Verena Roßbacher hat an den Beginn ihres neuen Romans einen Prolog gestellt, in dem sie zunächst einmal klar macht, was Autoren ihre Meinung nach NICHT tun sollten: über Sex und Träume zu schreiben. „Wenn ein Autor irgendwas durch einen Traum erklärt, stimmt was nicht. Er versucht, uns durch einen Traum was klarzumachen, was er mit seriösen Mitteln nicht hinkriegt, er versucht, das Unbewusste sprechen zu lassen". Hier hingegen handle es sich um eine Liebesgeschichte, „zumindest irgendwie".

Weder U noch E

Nein, Verena Roßbacher tappt weder in die Sex- und Traumfalle noch schreibt sie langweilige Befindlichkeitsprosa; auch dann nicht, wenn es um die Innenwelten ihrer tragikomischen Heldin geht, die – wie sie – unter anderem in der Schweiz aufgewachsen ist, dort mehrere Semester Philosophie, Germanistik und Theologie studiert hat, um schließlich in Berlin zu leben.
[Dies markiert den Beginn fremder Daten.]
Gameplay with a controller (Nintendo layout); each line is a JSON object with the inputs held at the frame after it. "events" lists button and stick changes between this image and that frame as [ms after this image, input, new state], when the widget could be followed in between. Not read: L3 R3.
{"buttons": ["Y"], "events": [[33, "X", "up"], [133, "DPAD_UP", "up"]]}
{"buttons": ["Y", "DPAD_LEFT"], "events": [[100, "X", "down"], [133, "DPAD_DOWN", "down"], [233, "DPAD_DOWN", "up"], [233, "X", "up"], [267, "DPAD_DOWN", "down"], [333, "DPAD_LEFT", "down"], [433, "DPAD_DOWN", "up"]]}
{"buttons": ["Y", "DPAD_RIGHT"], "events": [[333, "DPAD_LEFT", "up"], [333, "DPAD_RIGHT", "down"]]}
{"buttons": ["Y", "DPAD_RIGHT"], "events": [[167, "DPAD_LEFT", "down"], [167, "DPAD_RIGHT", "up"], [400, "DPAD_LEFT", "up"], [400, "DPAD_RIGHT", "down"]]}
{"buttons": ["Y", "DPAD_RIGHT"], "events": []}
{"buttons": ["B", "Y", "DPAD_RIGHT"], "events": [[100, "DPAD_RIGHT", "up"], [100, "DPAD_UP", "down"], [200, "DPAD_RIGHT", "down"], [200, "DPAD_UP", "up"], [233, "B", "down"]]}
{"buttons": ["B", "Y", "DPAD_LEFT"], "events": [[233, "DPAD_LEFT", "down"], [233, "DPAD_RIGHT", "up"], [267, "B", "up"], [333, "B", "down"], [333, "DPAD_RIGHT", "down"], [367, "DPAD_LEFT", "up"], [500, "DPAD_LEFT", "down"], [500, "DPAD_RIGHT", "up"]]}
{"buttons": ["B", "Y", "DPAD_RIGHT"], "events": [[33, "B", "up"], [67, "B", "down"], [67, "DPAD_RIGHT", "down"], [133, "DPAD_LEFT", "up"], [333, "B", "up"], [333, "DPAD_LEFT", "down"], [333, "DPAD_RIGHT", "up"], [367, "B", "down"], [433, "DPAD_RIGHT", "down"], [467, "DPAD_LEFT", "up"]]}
Als selbsternannte Liebhaberin von britischen Autorinnen wie Jane Gardam oder George Eliot lehnt sie wie diese die Trennung zwischen E und U (ernste Literatur und Unterhaltungsliteratur) dezidiert ab und erweist sich gerade in ihrem neuen Roman als eine der witzigsten und originellsten Stimmen der zeitgenössischen, deutschsprachigen Literatur. Stilistisch hinreißend und in höchstem Maße unverfroren lässt Charly – meist im Gespräch mit ihrem väterlichen Freund, Herrn Schabowksi – ihr bisheriges Leben Revue passieren, und dabei bekommen nicht nur Autoren wie Knausgård, Frisch, Bachmann und Kafka („die traurige Socke") ihr Fett ab.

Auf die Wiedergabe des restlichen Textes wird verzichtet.